__GOAL OF THE EXERCISE__. Extract, unchanged, the part of the records that opens with the line containing "Reading left to right, what" and closes with the line containing "How many categories are shown in the chart?", including both of those lines. Omit the picture markers.

__THE DATA__.
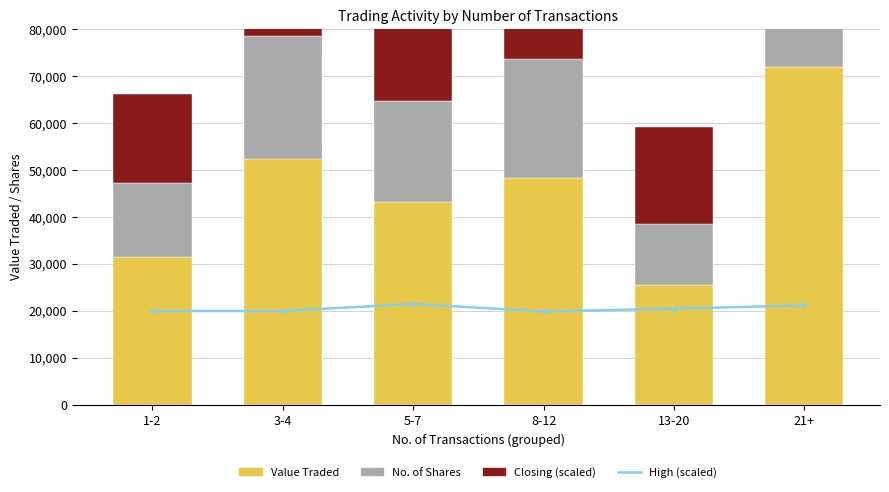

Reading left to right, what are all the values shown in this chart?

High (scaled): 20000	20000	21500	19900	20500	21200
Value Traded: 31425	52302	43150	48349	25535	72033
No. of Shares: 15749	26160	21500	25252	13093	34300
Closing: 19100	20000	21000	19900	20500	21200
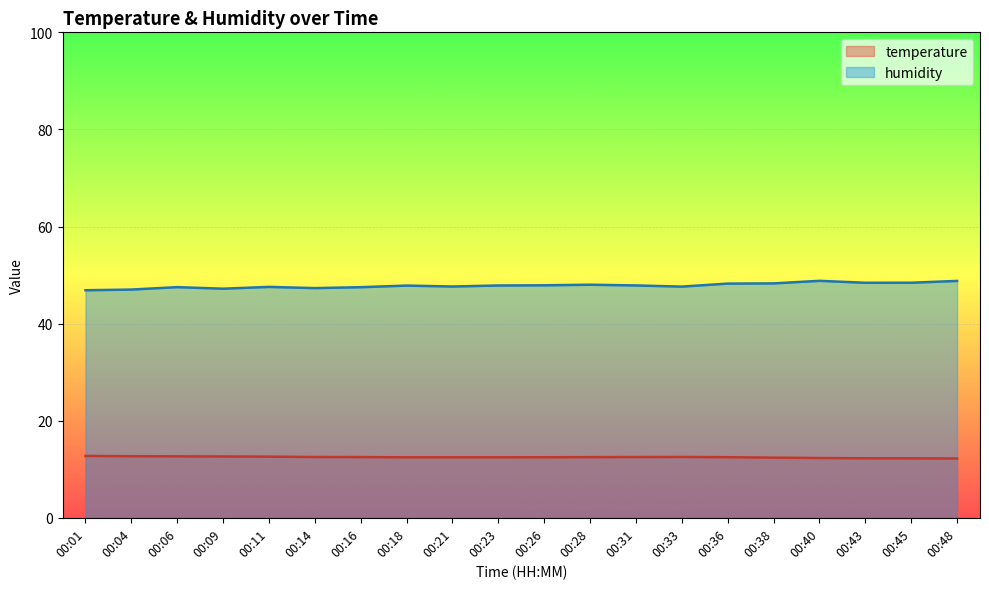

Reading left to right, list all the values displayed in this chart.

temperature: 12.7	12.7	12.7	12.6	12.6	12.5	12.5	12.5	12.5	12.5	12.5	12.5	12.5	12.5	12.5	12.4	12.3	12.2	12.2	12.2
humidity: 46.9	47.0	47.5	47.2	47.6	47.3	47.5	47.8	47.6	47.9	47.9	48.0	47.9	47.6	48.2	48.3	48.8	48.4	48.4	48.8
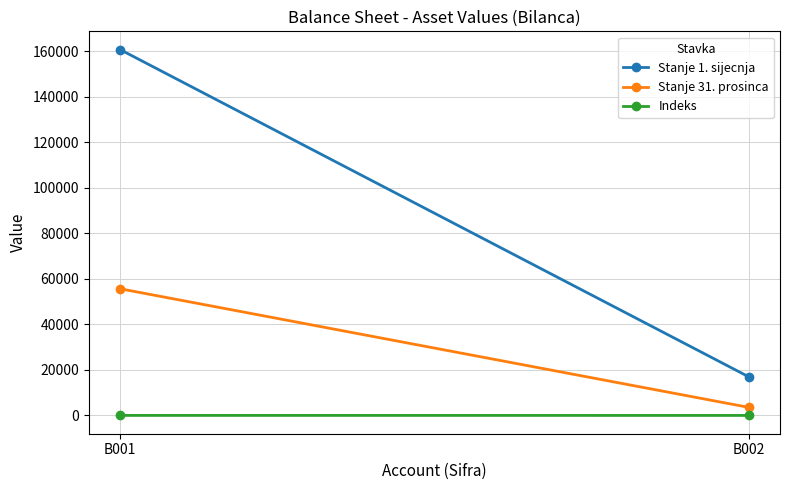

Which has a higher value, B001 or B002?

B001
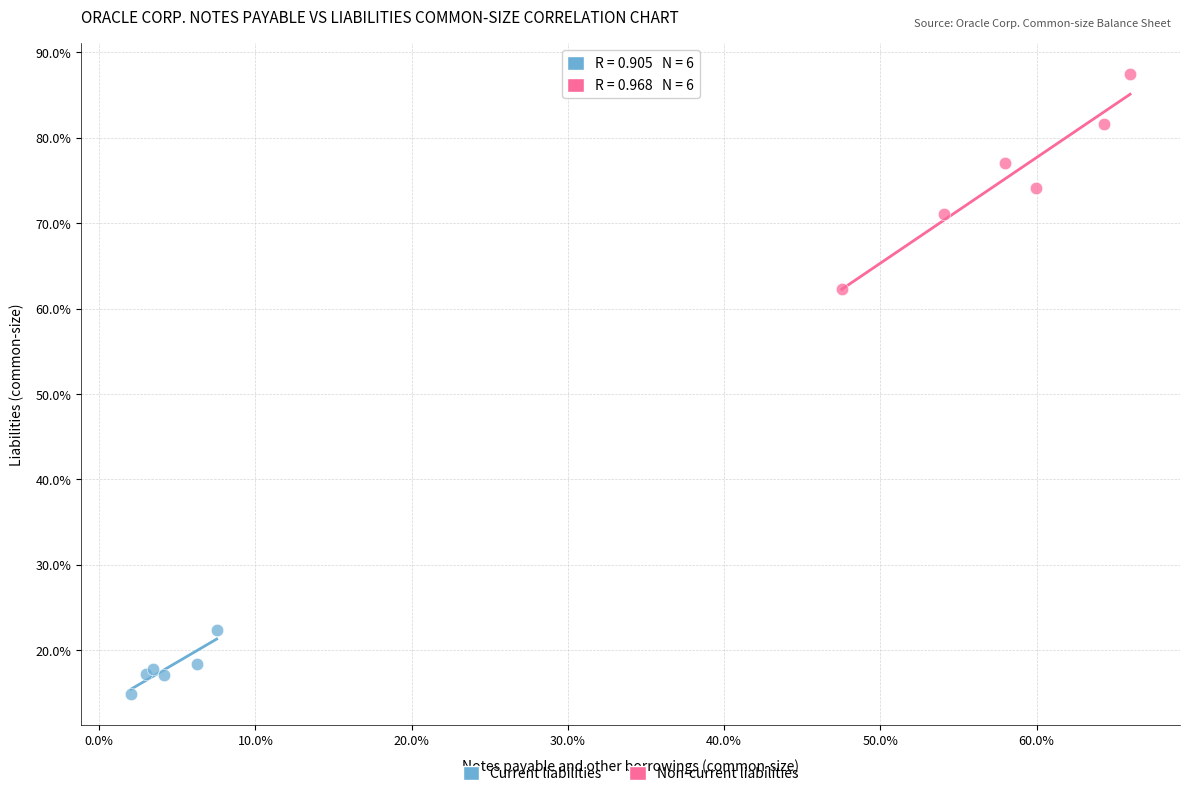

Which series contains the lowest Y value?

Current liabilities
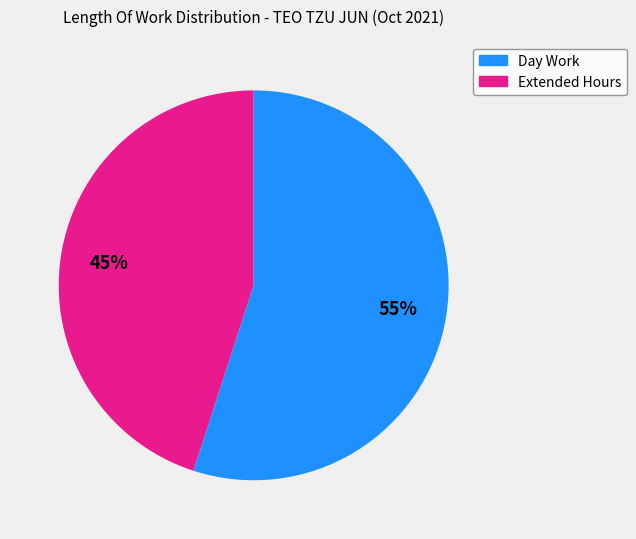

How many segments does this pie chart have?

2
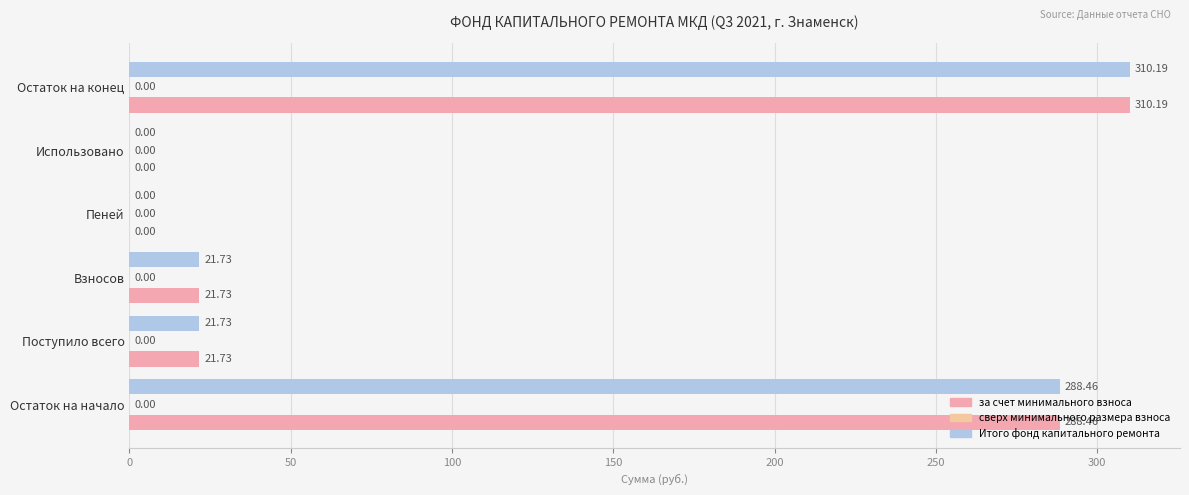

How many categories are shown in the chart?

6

---

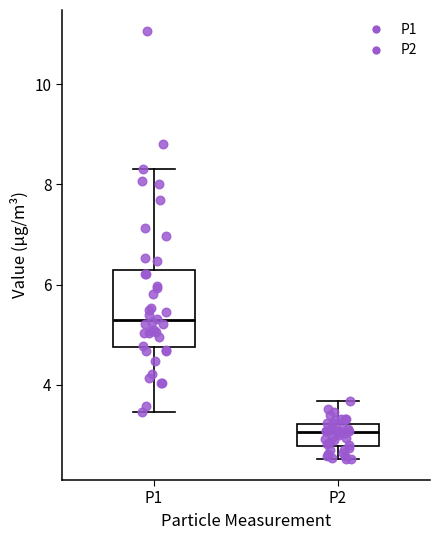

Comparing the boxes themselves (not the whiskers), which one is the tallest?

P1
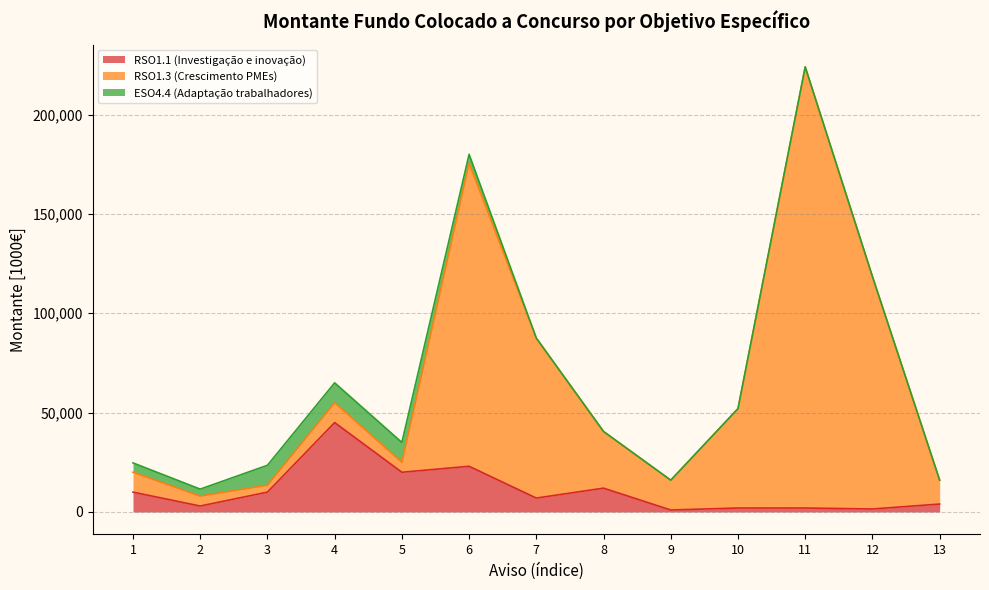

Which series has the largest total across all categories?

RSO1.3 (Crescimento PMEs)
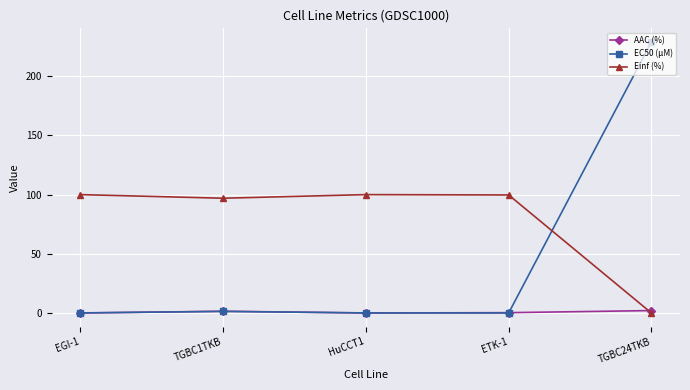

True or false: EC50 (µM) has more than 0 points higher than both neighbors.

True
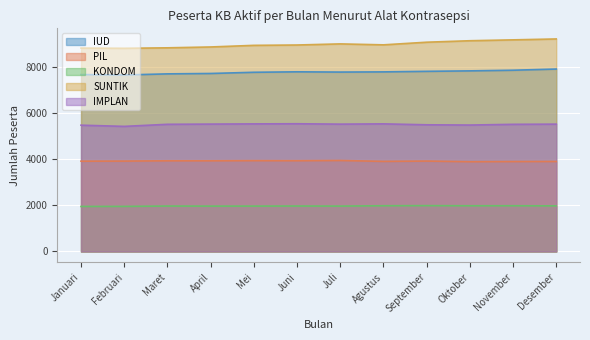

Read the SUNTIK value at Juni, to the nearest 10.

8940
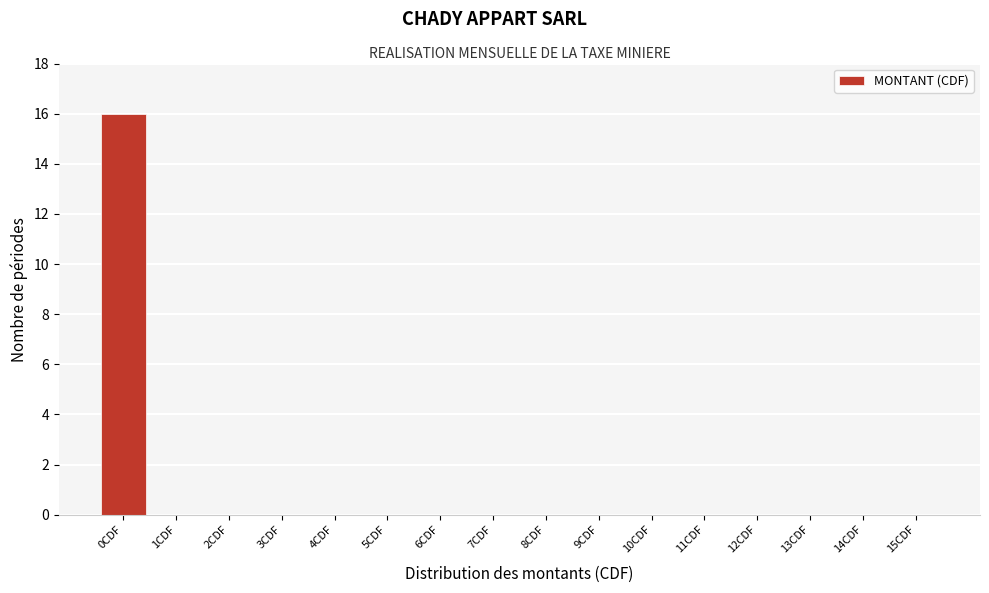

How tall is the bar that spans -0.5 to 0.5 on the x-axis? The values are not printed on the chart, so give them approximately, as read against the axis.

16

__ANSWER AREA__.
Reading left to right, what are all the values shown in this chart?

High (scaled): 20000	20000	21500	19900	20500	21200
Value Traded: 31425	52302	43150	48349	25535	72033
No. of Shares: 15749	26160	21500	25252	13093	34300
Closing: 19100	20000	21000	19900	20500	21200

Reading left to right, list all the values displayed in this chart.

temperature: 12.7	12.7	12.7	12.6	12.6	12.5	12.5	12.5	12.5	12.5	12.5	12.5	12.5	12.5	12.5	12.4	12.3	12.2	12.2	12.2
humidity: 46.9	47.0	47.5	47.2	47.6	47.3	47.5	47.8	47.6	47.9	47.9	48.0	47.9	47.6	48.2	48.3	48.8	48.4	48.4	48.8

Which has a higher value, B001 or B002?

B001

Which series contains the lowest Y value?

Current liabilities

How many segments does this pie chart have?

2

How many categories are shown in the chart?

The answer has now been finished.